Celebration of the festival already had reached a crescendo. Everywhere fluttered banners and streamers of blue, green and yellow. Pipers played jigs while folk costumed as birds capered and pranced. Everyone used a characteristic bird-call, so tha the air resounded to twitterings, chirps, whistles and croaks.
Children dressed as barn-swallows, gold-finches, or tom-tits; older folk favored the more sedate semblances, such as that of crow, raven or perhaps a jay. The corpulent often presented themselves as owls, but in general everyone costumed himself as fancy directed.
The color, noise and festivity failed to elevate Carfilhiot's mood; in fact—so he told himself—never had he witnessed so much pointless nonsense. He had rested poorly and eaten nothing, which served to exacerbate his mood.
A bun-seller dressed as a quail passed by; Carfilhiot bought a mince-tart, using a silver button from his coat for payment.
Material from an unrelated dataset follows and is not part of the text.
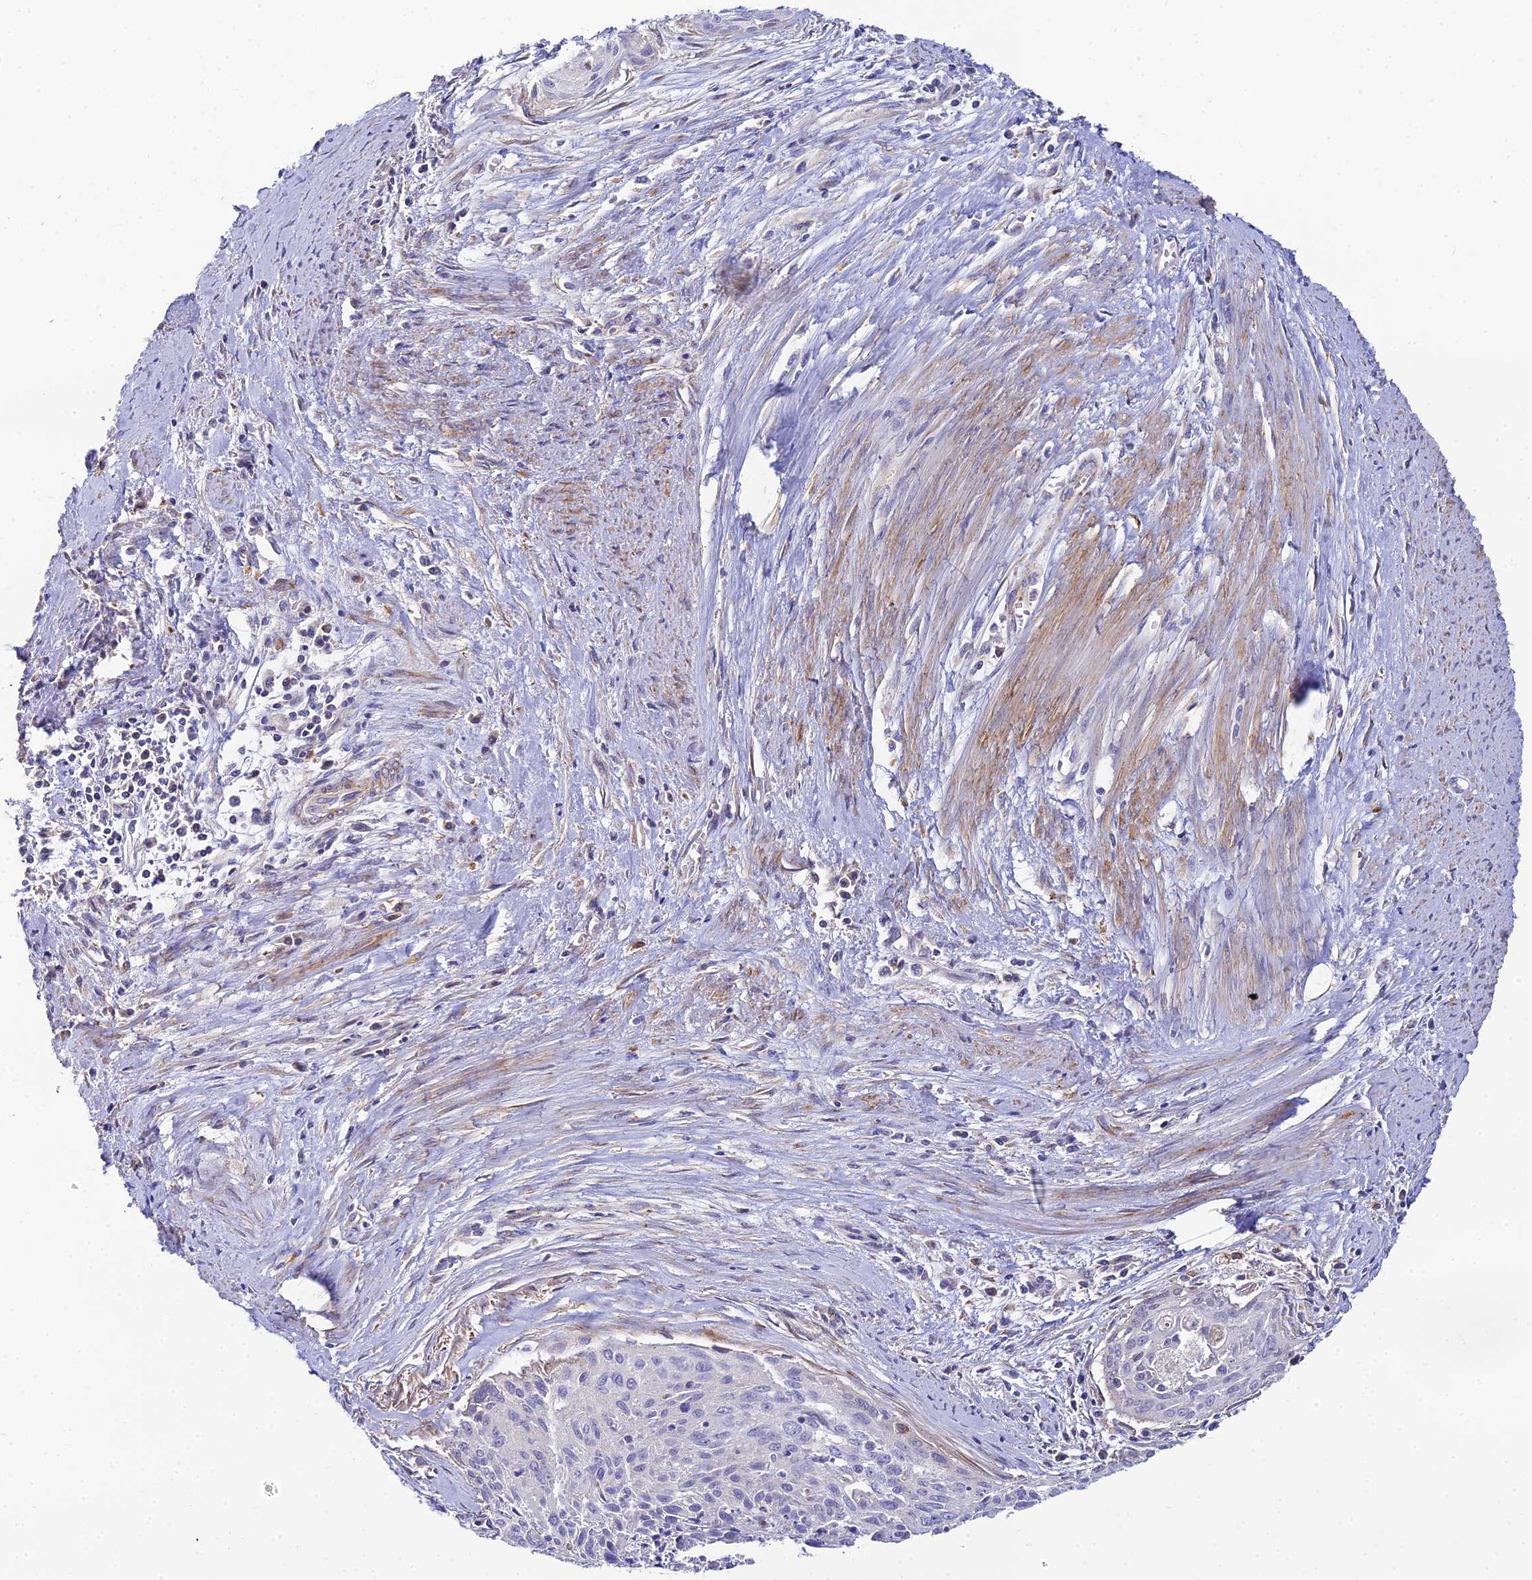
{"staining": {"intensity": "negative", "quantity": "none", "location": "none"}, "tissue": "cervical cancer", "cell_type": "Tumor cells", "image_type": "cancer", "snomed": [{"axis": "morphology", "description": "Squamous cell carcinoma, NOS"}, {"axis": "topography", "description": "Cervix"}], "caption": "High magnification brightfield microscopy of squamous cell carcinoma (cervical) stained with DAB (3,3'-diaminobenzidine) (brown) and counterstained with hematoxylin (blue): tumor cells show no significant expression.", "gene": "ACOT2", "patient": {"sex": "female", "age": 55}}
He ate standing before the inn, with aloof and disdainful glances for the revelry.
A band of youths chanced to notice Carfilhiot's sneers and stopped short. "Here now! This is the Grand Gala! You must show a happy smile, so as not to be at discord!"
Another cried out: "What? No gay plumage? No tail-feathers? They are required of every celebrant!"
"Come now!" declared another. "We must set things right!" Going behind Carfilhiot he tried to tuck a long white goose quill into Carfilhiot's waist-band. Carfilhiot would have none of it, and thrust the youth away.
The others in the band became more determined than ever and a scuffle ensued, in which shouts, curses and blows were exchanged.
From the street came a stern call. "Here, here! Why this disgraceful uproar?" Mad King Deuel himself, passing by in a be-feathered carriage, had halted to issue a reprimand.
One of the youths cried out: "The fault lies with this dismal vagabond! He won't wear his tail-feathers. We tried to help him and cited your Majesty's ordinance; he said to shove all our feathers up your Majesty's arse!"
King Deuel shifted his attention to Carfilhiot. "He did so, did he? That is not polite. We know a trick worth two of that. Guards! Attendants!"